There's a building boom going on throughout Zuni Pueblo, signs that economic development has found its way to the western New Mexico tribal community.

“That was our focus when we ran for office, that we wanted economic development,” Zuni Councilwoman Virginia Chavez said during a recent interview.

Chavez, who retired from the Zuni Public School District after a 30-year career, ran for office in 2014. She recalled early on during her first year in office when Loren Thomas visited the Zuni Tribal Council and asked for support to expand his family business to include a shopping center.

“I was overjoyed,” Chavez said. “I really wanted that here at Zuni, and we wholeheartedly supported it.”

With a population of about 12,000 residents, Zuni is the most populated pueblo in New Mexico. However, officials have said that as much as 80 percent of income in the community goes to border towns or nearby cities.

Along State Highway 53, men in heavy-duty boots and hard hats worked at erecting a new supermarket – a 15,000-squarefoot facility that will include a deli and large parking lot. A Gallup bank is financing the project with a $2.75 million loan, and the U.S. Department of Agriculture Rural Development is providing a guarantee for the loan. The supermarket is scheduled to open later this year.

With the opening of a bigger supermarket, Chavez and other tribal officials hope to keep more money from leaving the pueblo.

A new airport with a longer runway that can accommodate the emergency landing of larger planes also is being built just a few miles from Zuni.

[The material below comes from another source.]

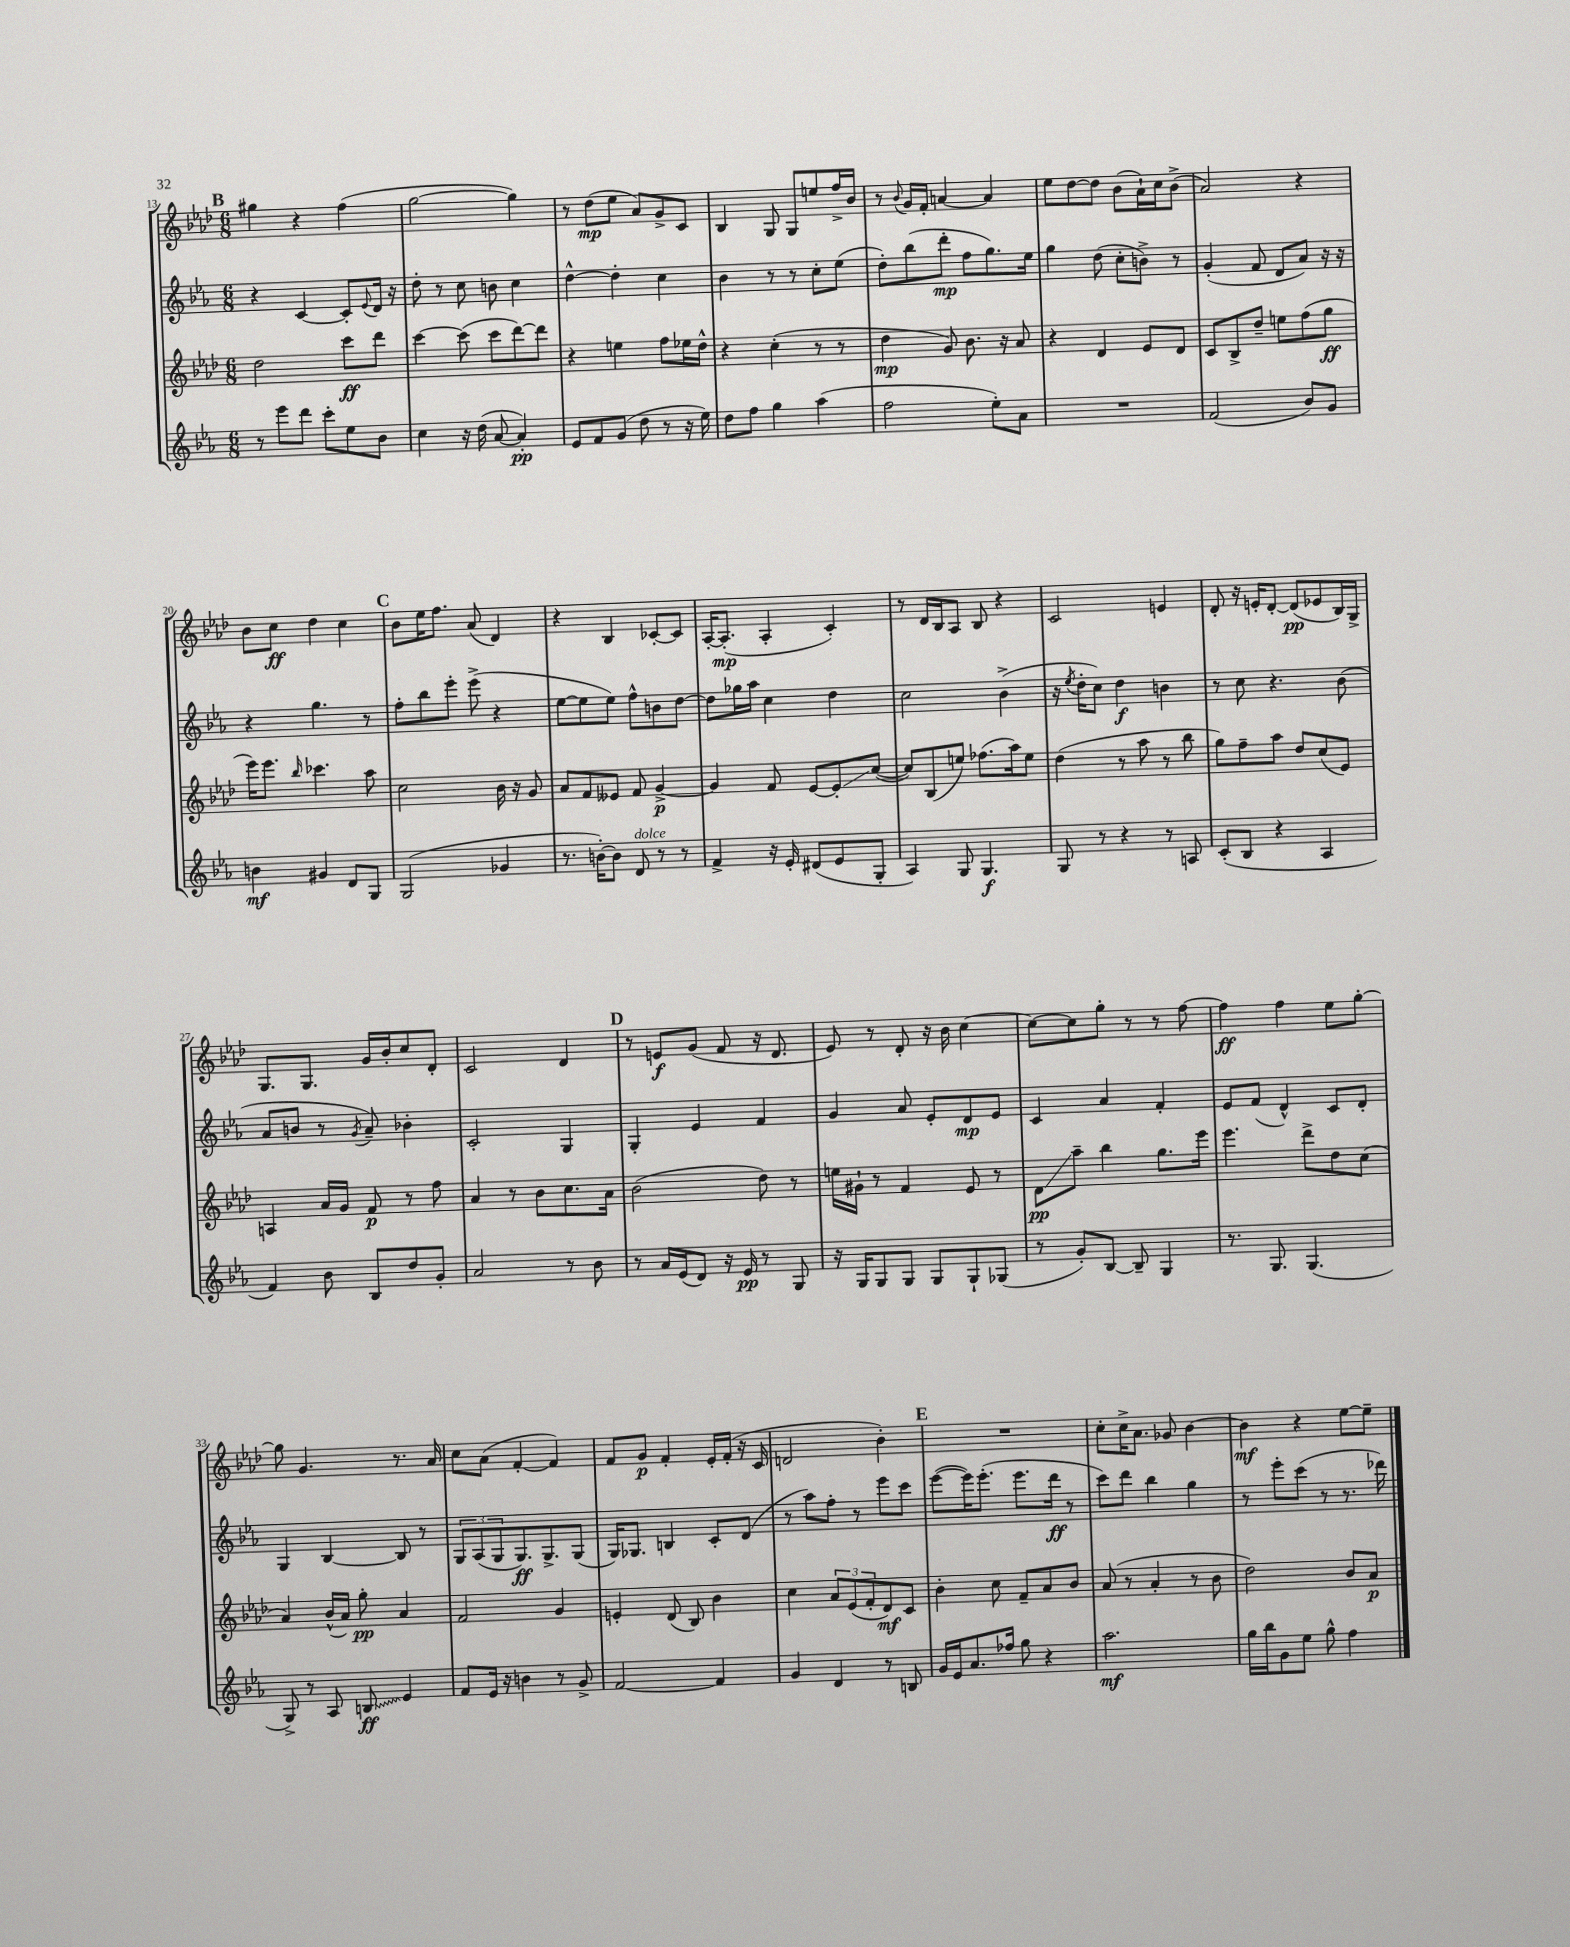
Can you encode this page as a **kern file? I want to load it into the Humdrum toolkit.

About 90 percent of the $5.5 million construction costs were allocated by the Federal Aviation Administration, 5 percent from the state, and the remaining 5 percent from the tribe.

Earlier this year, the tribe contracted the services of Klas Robinson, a financial firm that provides market research, to prepare an economic development study. Zuni Pueblo Gov. Val Panteah said the preliminary report is in and there are plans for a more comprehensive review that includes a traffic study.

“Hopefully, it gives us an idea as far as what we can develop here,” Panteah said.

In the past year, the Zuni Tribal Council has also created an investment committee.

Panteah said Morgan Stanley was recently contacted to manage the pueblo's investments.

“Without being a gaming tribe, we got to look at every opportunity and way to generate revenues,” Panteah said.

While the pueblo has been traditionally against developing casinos on the reservation, the previous administration sought a gaming compact with New Mexico in 2014 and the Bureau of Indian Affairs approved it in August 2015.

Tribal authorities said there are no plans to open a casino in Zuni. Former Zuni Gov. Arlen Quetawki, who is now a tribal councilman, said in 2015 the pueblo had been leasing its share of slot machines to other tribes in southern Arizona.